投稿日: Mar 23, 2015 1:25:52 AM
音楽家がレコードを出すにはオリジナリティが必要で、先輩のカバー・リメイクで金が稼げるようにはならないが、レコードを買う人は、カラオケ・のど自慢・アマチュアバンドのようにレコードのカバーやリメイクを楽しんでいる。音楽シーンとしてはあたかも一つの世界であるようでも、音楽産業はオリジナリティ重視、ライブではカバー重視である。昔、イカ天での審査風景においても、視聴者の評価の高いバンドは結構カバーぽいものが多く、プロの音楽家の採点ではオリジナリティがないと点がつかないようなカンジであった。
今YouTubeでカバーソングをアップしても知財権的に削除されてしまうと思うが、カバーの世界は別の意味で重要で、カバーをする人の多さとか、繰り返される「厚み」というのが、最終的には「芸」の域を作り出すからである。

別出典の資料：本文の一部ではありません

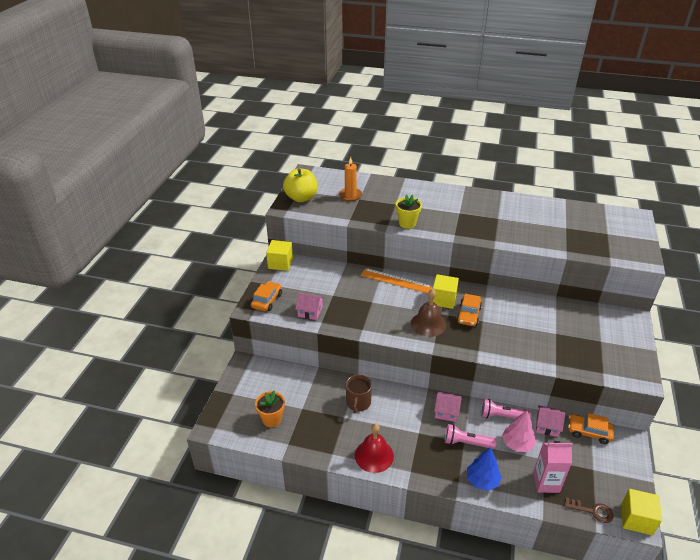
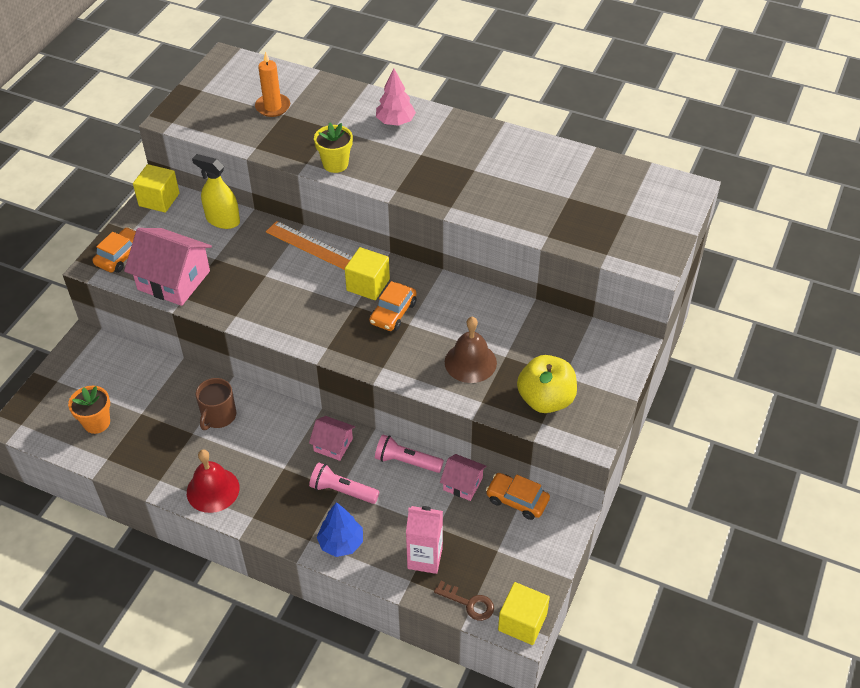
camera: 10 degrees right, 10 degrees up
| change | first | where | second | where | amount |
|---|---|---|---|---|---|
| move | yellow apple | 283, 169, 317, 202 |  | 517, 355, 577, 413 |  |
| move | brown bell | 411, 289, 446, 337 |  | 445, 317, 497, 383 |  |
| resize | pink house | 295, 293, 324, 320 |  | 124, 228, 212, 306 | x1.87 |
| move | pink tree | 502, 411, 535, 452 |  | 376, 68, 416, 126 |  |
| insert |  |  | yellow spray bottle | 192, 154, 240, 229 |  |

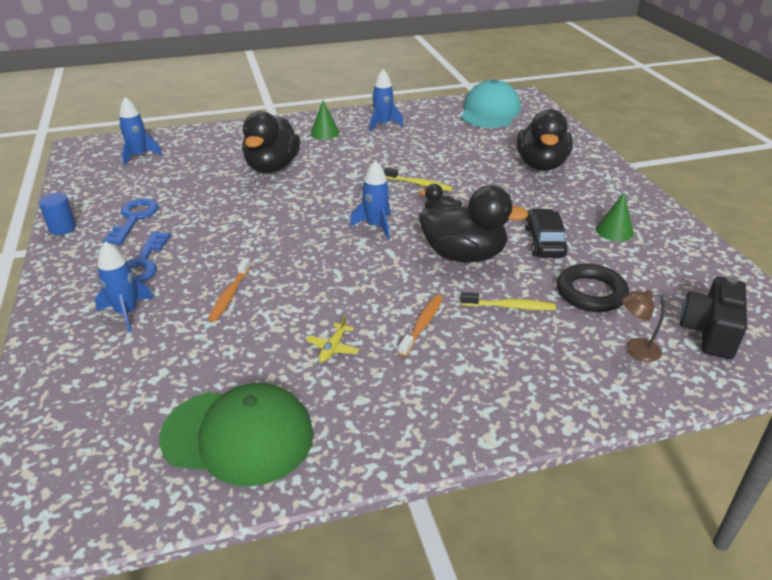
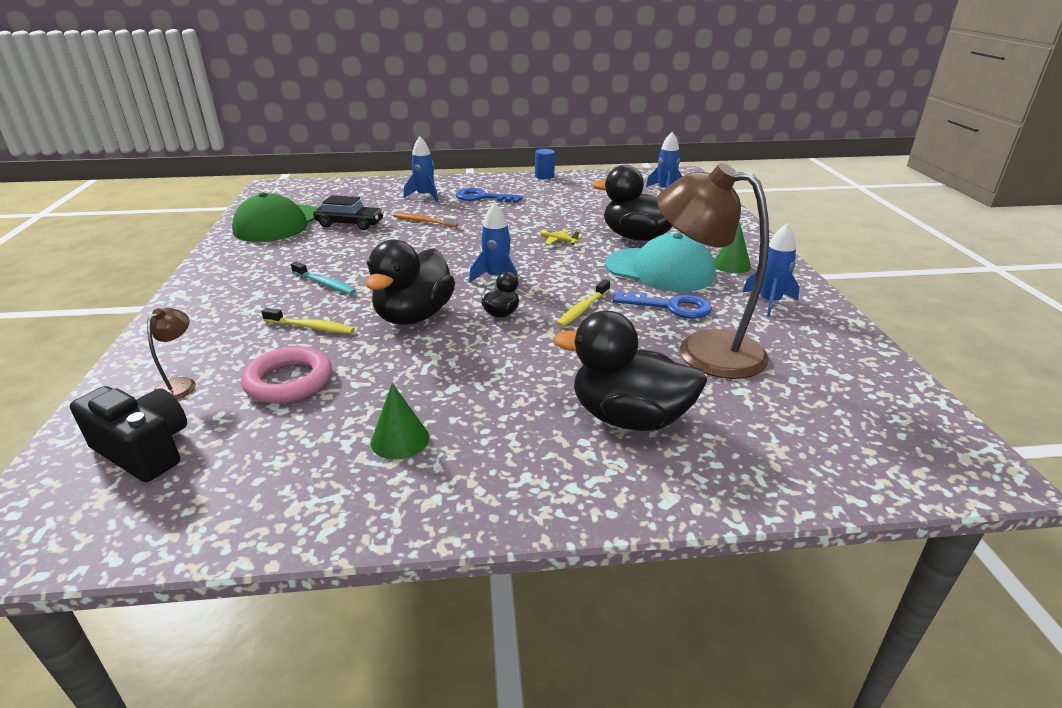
camera: 100 degrees right, 5 degrees down
| change | first | where | second | where | amount |
|---|---|---|---|---|---|
| move | turquoise cap | 461, 79, 521, 128 |  | 605, 233, 716, 292 |  |
| move | blue key | 103, 198, 159, 245 |  | 613, 290, 712, 319 |  |
| move | black car | 525, 209, 568, 258 |  | 313, 195, 384, 230 |  |
| recolor | black ring | 557, 264, 629, 312 | pink ring | 241, 346, 332, 404 |  |
| rotate | yellow toothbrush | 460, 292, 556, 310 |  | 261, 308, 355, 334 | 90 degrees counterclockwise |
| recolor | orange toothbrush | 398, 295, 443, 357 | turquoise toothbrush | 291, 262, 356, 295 |  |
| move | yellow plane | 306, 315, 360, 362 |  | 540, 229, 581, 245 |  |
| insert |  |  | brown lamp | 657, 163, 769, 379 |  |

落語でも新作と古典があって、古典はみんな知っている話なのだが、聴かせるどころというのは話を知っているからこそ焦点があたることになる。バンドも百年一日のようなライブをしているようではあっても、そのなかに個々のミュージシャンの持ち味を見出してもらえれるならばファンがつく。そういう点でレコード会社には相手にされないYouTubeでの「2流~3流」ミュージッシャンを見るのは楽しい。
記事『60年代音楽再考察』では、Mustag Sally の新旧の対照のことを書いたが、この曲が50年も夜な夜などこかのライブで演奏され続けていると、自分の「芸」にしてしまっている人は多いことがわかる。アメリカでBluesやロックが発祥・発展しただけあって、アメリカには無名(音楽産業からすると)の芸人が非常に多くいる。その人たちはもともとレコーディングの機会など求めていないのでレコードは殆ど残していない。1960年代以降でBluesマンの発掘や新発見のブームがあって、彼らに多くのレコーディングの機会を与え、その中からかなりの人がヨーロッパや日本でも知られるようになった。
しかしそういう音楽はカバーやリメイクが中心であったために、個性が出ているにしても芸のアーカイブのようなレコードになっていて、なかなかレコードの販売に於いても新譜扱いがされるものではなく、ほとんどがしばらくするとマーケットからは埋もれた存在になってしまった。最初にLPで出されてもCD化していないものが膨大にあるように思う。
ところがYouTubeで見ていると、アメリカ各地の音楽イベントでは彼らは未だに登場しているようで、リアルな音楽シーンのはしっかり根を下ろして活動してきたことが伺える。
写真はだいぶ前に亡くなったJimmy Spruillであるが、Jimi Hendrixが下積みのバンド生活時代に、Jimmy Spruillが不在の時にはJimi Hendrixが代役をしていたようで、Jimi HendrixのギターもJimmy Spruillの芸風を受け継いでいる。そのJimmy SpruillはJimi Hendrixの死後20年以上も活動していた。もうひとり「俺がJimiにギターを教えた」というJimiの姉の旦那であるGiutar Shortyは今だに現役である。レコード販売をタテに知財権をうるさく言ってリアルな音楽シーンを規制しては芸は積み重なっていかないだろう。